I am currently trying to get into calculus of variation for a course of Image processing. In the lecture we learned that a smooth function u[a,b]->R that minimises: $$\int_a^b F(x,u,u') dx $$ satisfies the Euler-Lagrange equation $$F_{u}-\frac{d}{dx}F_{u'}=0$$
Okay, now i have an excericse in which the given F(x,u,u') equals $$ F(x,u,u')=\frac{1}{2}(u-f)^2+\alpha*\lambda^2*\sqrt{1+u_{x}^2/\lambda^2}$$
I then calculated $$F_{u}=u-f$$ and $$F_{ux} = \alpha *\lambda^2*\frac{1}{2\sqrt{1+u_x^2/\lambda^2}}*\frac{2u_x}{\lambda^2}=\frac{\alpha*u_x}{\sqrt{1+u_x^2/\lambda^2}}$$
Assuming that this is right I then get with the Euler-Lagrange Formula:
$$0=F_u -\frac{d}{dx}F_{ux}=u-f-\frac{d}{dx}(\frac{\alpha*u_x}{\sqrt{1+u_x^2/\lambda^2}})$$
And here my problems start by calculating the second part of this equation: $$\frac{d}{dx}(\frac{\alpha*u_x}{\sqrt{1+u_x^2/\lambda^2}})=\alpha*\frac{d}{dx}(\frac{u_x}{\sqrt{1+u_x^2/\lambda^2}}) = \alpha*\frac{\frac{d}{dx}(u_x)*\sqrt{1+u_x^2/\lambda^2}-u_x*\frac{d}{dx}(\sqrt{1+u_x^2/\lambda^2})}{1+\frac{u_x^2}{\lambda^2}}$$
Now I feel like i have problem understanding the basics. $u_x$ should be the partial derivative of u with respect to x.
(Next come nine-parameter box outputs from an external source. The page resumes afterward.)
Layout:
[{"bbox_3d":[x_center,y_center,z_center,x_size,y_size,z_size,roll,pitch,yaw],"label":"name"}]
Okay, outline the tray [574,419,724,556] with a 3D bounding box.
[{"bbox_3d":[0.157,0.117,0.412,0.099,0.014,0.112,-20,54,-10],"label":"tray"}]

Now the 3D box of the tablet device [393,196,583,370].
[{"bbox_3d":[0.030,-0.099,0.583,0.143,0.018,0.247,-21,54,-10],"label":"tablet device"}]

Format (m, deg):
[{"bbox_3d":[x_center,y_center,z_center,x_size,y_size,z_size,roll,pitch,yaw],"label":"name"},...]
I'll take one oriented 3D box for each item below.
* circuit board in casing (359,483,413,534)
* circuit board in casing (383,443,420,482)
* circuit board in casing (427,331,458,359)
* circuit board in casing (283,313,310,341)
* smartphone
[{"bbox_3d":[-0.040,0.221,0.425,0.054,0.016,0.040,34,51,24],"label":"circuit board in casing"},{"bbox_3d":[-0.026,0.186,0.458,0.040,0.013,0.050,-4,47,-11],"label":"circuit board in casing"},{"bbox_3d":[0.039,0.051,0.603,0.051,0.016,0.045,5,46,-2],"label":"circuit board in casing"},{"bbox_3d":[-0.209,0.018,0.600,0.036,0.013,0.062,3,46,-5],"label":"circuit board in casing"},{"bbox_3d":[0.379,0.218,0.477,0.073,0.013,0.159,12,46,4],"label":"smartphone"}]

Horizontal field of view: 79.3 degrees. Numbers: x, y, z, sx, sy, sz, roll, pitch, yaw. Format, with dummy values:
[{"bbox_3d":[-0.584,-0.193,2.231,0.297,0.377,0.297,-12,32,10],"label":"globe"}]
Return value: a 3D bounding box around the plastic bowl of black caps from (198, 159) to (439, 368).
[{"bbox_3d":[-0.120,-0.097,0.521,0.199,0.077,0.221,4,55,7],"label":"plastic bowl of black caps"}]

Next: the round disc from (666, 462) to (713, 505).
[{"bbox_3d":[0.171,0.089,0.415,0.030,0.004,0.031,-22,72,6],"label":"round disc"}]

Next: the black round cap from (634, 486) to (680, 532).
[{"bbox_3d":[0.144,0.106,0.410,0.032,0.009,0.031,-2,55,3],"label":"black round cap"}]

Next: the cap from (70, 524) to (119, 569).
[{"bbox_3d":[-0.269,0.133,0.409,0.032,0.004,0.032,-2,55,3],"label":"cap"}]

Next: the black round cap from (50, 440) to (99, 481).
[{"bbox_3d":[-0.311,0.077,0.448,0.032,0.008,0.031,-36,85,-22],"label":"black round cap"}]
If i now take the "normal" derivative will i get the second order partial derivative? So is $\frac{d}{dx}(u_x) = u_{xx}$? And if i want to calculate $\frac{d}{dx}(\sqrt{1+u_x^2/\lambda^2})$ can I just assume that $u_x^2$is a normal variable or do I have to be carefull because basically $u_x$ is the partial derivative of a function?
Thanks for reading my question.
Max
Just assume $u_x$ is a normal variable and $\frac{\mathrm{d} }{\mathrm{d} x} (u_x) = u_{xx}$. Notice that u(x) is a function of one variable.